Where does the string "round" appear in the records? Copy every line that contains it.

Record extracts:
__________________________________________________

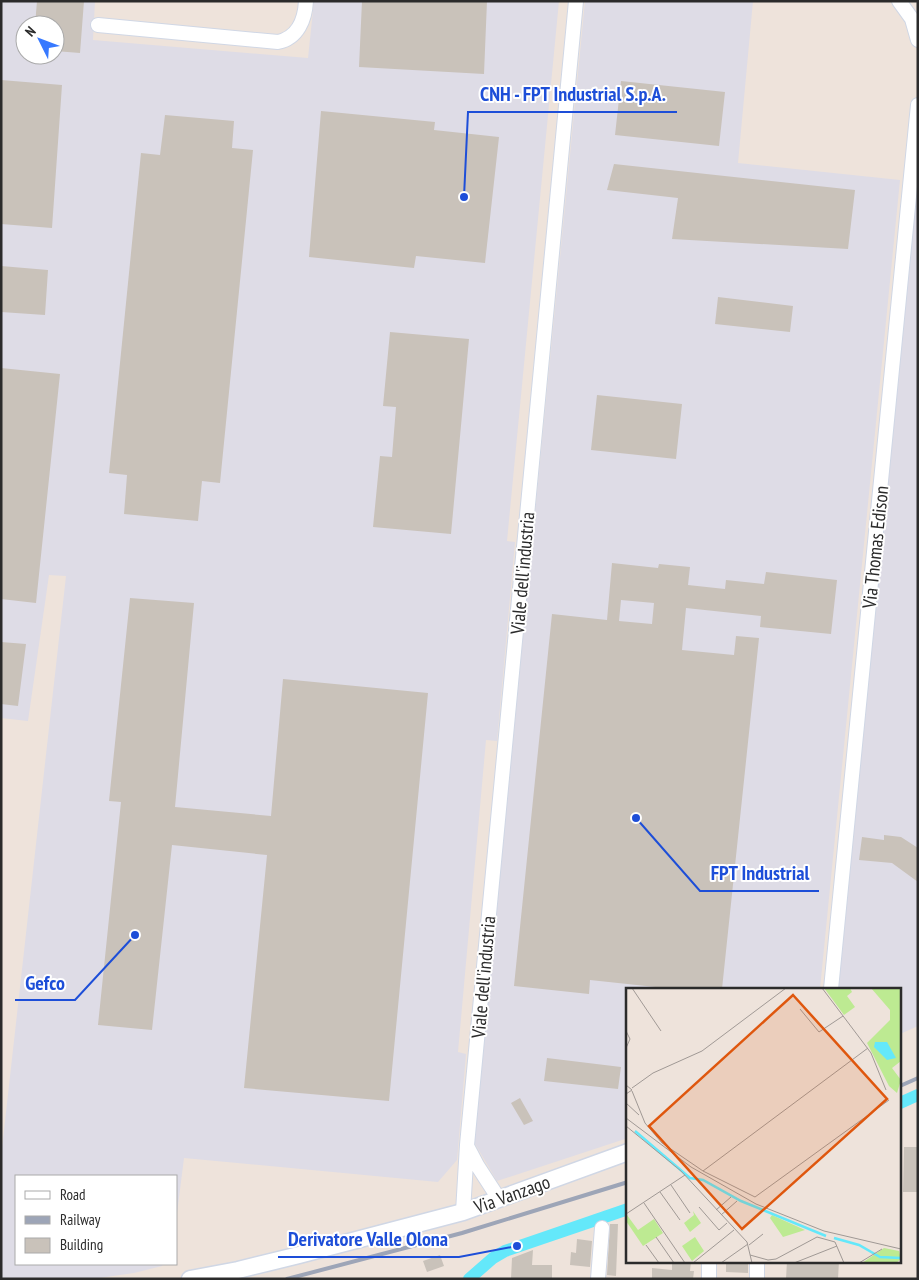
<svg xmlns="http://www.w3.org/2000/svg" width="919" height="1280" viewBox="0 0 919 1280" font-family="'PT Sans Narrow',sans-serif">
<style>
.industrial{fill:#dedce6;fill-rule:evenodd}
.lines{fill:none;stroke-linecap:round;stroke-linejoin:round}
.canal{stroke:#64e8fa;stroke-width:12}
.building{fill:#c9c2ba;fill-rule:evenodd}
.minor-casing{stroke:#d0d7e5;stroke-width:16}
.tertiary-casing{stroke:#d0d7e5;stroke-width:19}
.minor{stroke:#fff;stroke-width:14}
.tertiary{stroke:#fff;stroke-width:16}
.rail{stroke:#9da5b7;stroke-width:4}
.labels{text-anchor:middle;stroke-width:4;stroke-linejoin:round;paint-order:stroke}
.street-label{font-size:19px;fill:#2b2b2b;stroke:#fff}
.inset-river{fill:none;stroke:#64e8fa;stroke-width:2.5}
.inset-road{fill:none;stroke:#a09995;stroke-width:1}
.view{fill:#df570e;fill-opacity:0.15;stroke:#df570e;stroke-width:2.5}
.inset-edge{fill:none;stroke:#2b2b2b;stroke-width:2.5}
.leader{fill:none;stroke:#1d4ed8;stroke-width:2}
.callout-dot{fill:#1d4ed8;stroke:#fff;stroke-width:2}
.callout-label{font-size:20px;text-anchor:middle;font-weight:bold;fill:#1d4ed8;stroke:#fff;stroke-width:4;stroke-linejoin:round;paint-order:stroke}
</style>
<rect width="100%" height="100%" fill="#eee3db"/>
<path class="industrial" d="M1,1H95L93,40L308,58L314,1H559L507,541L515,542L497,741L486,740L458,1052L466,1054L457,1160L438,1182L184,1158L176,1221V1176H16V1264H163L162,1266L134,1273L92,1279H1V1157L66,576L49,575L28,721L1,718ZM25,25H55V55H25Z
M585,1H753L738,163L900,180L820,989H628V1138L497,1181L474,1142Z
M918,160V1026L900,1034V989H837Z"/>
<g class="lines">
<path class="canal" d="M900,1103L918,1095
M469,1279L493,1258L505,1251L628,1209"/>
</g>
<path class="building" d="M37,1H84L80,53L55,51V25H35Z
M362,1H487L484,74L359,67Z
M1,80L62,85L52,228L1,224Z
M621,81L725,92L719,146L615,135Z
M321,111L435,122L434,130L499,137L485,263L416,256L414,268L309,257Z
M165,115L234,121L232,148L253,150L220,483L202,481L198,521L124,514L127,475L109,473L141,153L160,155Z
M614,164L855,190L848,249L672,239L678,198L607,190Z
M1,266L48,270L45,315L1,312Z
M718,297L793,306L790,332L715,324Z
M390,332L469,339L451,534L373,527L380,456L392,457L396,407L383,406Z
M1,368L60,374L36,603L1,599Z
M597,395L682,404L676,459L591,450Z
M612,563L658,568L659,564L690,567L688,585L725,589L726,580L764,584L766,572L837,580L831,634L760,627L761,616L686,608L682,650L734,655L736,636L759,638L722,989H674L590,980L589,994L514,986L552,614L607,620ZM621,600L654,603L652,624L619,621Z
M130,598L194,603L175,807L271,816L283,679L428,693L389,1101L244,1088L267,855L172,845L152,1030L98,1025L121,802L109,801Z
M1,642L26,644L18,706L1,704Z
M884,835L901,837L918,848V882L892,863L859,860L862,837L884,840Z
M547,1058L621,1067L618,1089L544,1081Z
M520,1098L533,1121L524,1125L511,1103Z
M904,1147H918V1192H903Z
M610,1224H618L616,1276L607,1275Z
M577,1239L592,1241L590,1267L570,1265L571,1252L576,1253Z
M533,1250L532,1265H552V1278L511,1279L512,1258Z
M440,1255L444,1266L427,1272L423,1261Z
M672,1261H691L690,1271H694L693,1279H652V1268L672,1270Z
M726,1261H748V1273L726,1272Z
M787,1261H839L838,1279H786Z"/>
<g class="lines">
<g class="minor-casing">
<path id="minor" d="M899,1L912,19L918,40
M98,25L278,42C298,38 305,19 306,1
M831,989L918,105
M467,1146L477,1165L499,1199
M463,1212L467,1145L576,1
M598,1279L602,1228
M709,1279V1261
M757,1279V1261"/>
</g>
<g class="tertiary-casing">
<path id="tertiary" d="M190,1279L238,1270L299,1255L463,1212L628,1152"/>
</g>
<use href="#minor" class="minor"/>
<use href="#tertiary" class="tertiary"/>
<path class="rail" d="M900,1086L918,1078
M287,1279L462,1233L628,1182"/>
</g>
<g class="labels">
<g class="street-label">
<text transform="translate(875 547) rotate(-84)" y="7">Via Thomas Edison</text>
<text transform="translate(522 573) rotate(-85)" y="7">Viale dell'industria</text>
<text transform="translate(483 977) rotate(-85)" y="7">Viale dell'industria</text>
<text transform="translate(512 1194) rotate(-20)" y="7">Via Vanzago</text>
</g>
</g>
<g transform="translate(626 988)">
<rect width="275" height="275" fill="#eee3db"/>
<path d="M198,0H224L226,4L221,8L229,19L218,27ZM245,0H275V73L266,80L275,92L271,105L263,98L241,55L264,32V22ZM67,223L75,235L64,244L58,235L68,227ZM1,227L12,242L28,231L37,245L17,258L0,233ZM146,227L159,233L179,242L157,249L144,230ZM69,249L78,263L66,273L56,258ZM258,260L273,263L275,271L270,275H236Z" fill="#bdea92"/>
<path d="M249,54H261L270,70L261,72L248,59Z" fill="#64e8fa"/>
<path class="inset-river" d="M9,143L64,190L77,192L115,213L200,248M208,250L233,257L254,269L275,270"/>
<path class="inset-road" d="M6,0L35,43M196,0L245,65L260,102M174,21L193,44L217,28M0,43L4,51L0,60M0,97L6,102L0,106M6,100L27,85L76,63L160,0M6,103L19,135L36,155L77,183L129,209L263,112M0,115L13,127M0,130L65,179L130,216L198,243L275,261M0,138L55,183L121,254L126,275M77,183L242,60M45,197L64,225M34,204L54,232M18,215L59,275M73,219L93,242L101,235M90,222L105,209M0,226L59,187M95,227L111,213M30,249L48,275M20,257L33,275M123,257L137,246M124,267L142,272L150,271L191,249L209,254L218,275M67,275L108,242M95,275L122,256M168,275L211,258M233,275L256,261"/>
<path class="view" d="M167,7L261,111L116,241L23,138Z"/>
<rect width="275" height="275" class="inset-edge"/>
</g>
<path class="leader" d="M464 197L468 112H677M636 818L700 891H819M135 935L75 1000H15M517 1246L459 1257H278"/>
<g class="callout-dot">
<circle cx="464" cy="197" r="5"/>
<circle cx="636" cy="818" r="5"/>
<circle cx="135" cy="935" r="5"/>
<circle cx="517" cy="1246" r="5"/>
</g>
<g class="callout-label">
<text x="573" y="101">CNH - FPT Industrial S.p.A.</text>
<text x="760" y="880">FPT Industrial</text>
<text x="45" y="990">Gefco</text>
<text x="368" y="1246">Derivatore Valle Olona</text>
</g>
<rect width="919" height="1280" fill="none" stroke="#2b2b2b" stroke-width="5"/>
<rect x="15" y="1175" width="162" height="90" fill="#ffffff" stroke="#aaaaaa"/>
<rect x="25" y="1191" width="25" height="8" fill="#ffffff" stroke="#aaaaaa"/>
<text x="60" y="1200" font-size="15" fill="#2b2b2b">Road</text>
<rect x="25" y="1216" width="25" height="8" fill="#9da5b7" stroke="#aaaaaa"/>
<text x="60" y="1225" font-size="15" fill="#2b2b2b">Railway</text>
<rect x="25" y="1238" width="25" height="15" fill="#c9c2ba" stroke="#aaaaaa"/>
<text x="60" y="1250" font-size="15" fill="#2b2b2b">Building</text>
<g transform="translate(40 40) rotate(312)"><circle r="24" fill="#ffffff" stroke="#aaaaaa"/>
<path d="M0-4L9 19L0 12L-9 19Z" fill="#3779ff"/>
<text y="-8" font-size="14" font-weight="bold" text-anchor="middle" fill="#2b2b2b">N</text>
</g>
</svg>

__________________________________________________

Exercise output:
.lines{fill:none;stroke-linecap:round;stroke-linejoin:round}
.labels{text-anchor:middle;stroke-width:4;stroke-linejoin:round;paint-order:stroke}
.callout-label{font-size:20px;text-anchor:middle;font-weight:bold;fill:#1d4ed8;stroke:#fff;stroke-width:4;stroke-linejoin:round;paint-order:stroke}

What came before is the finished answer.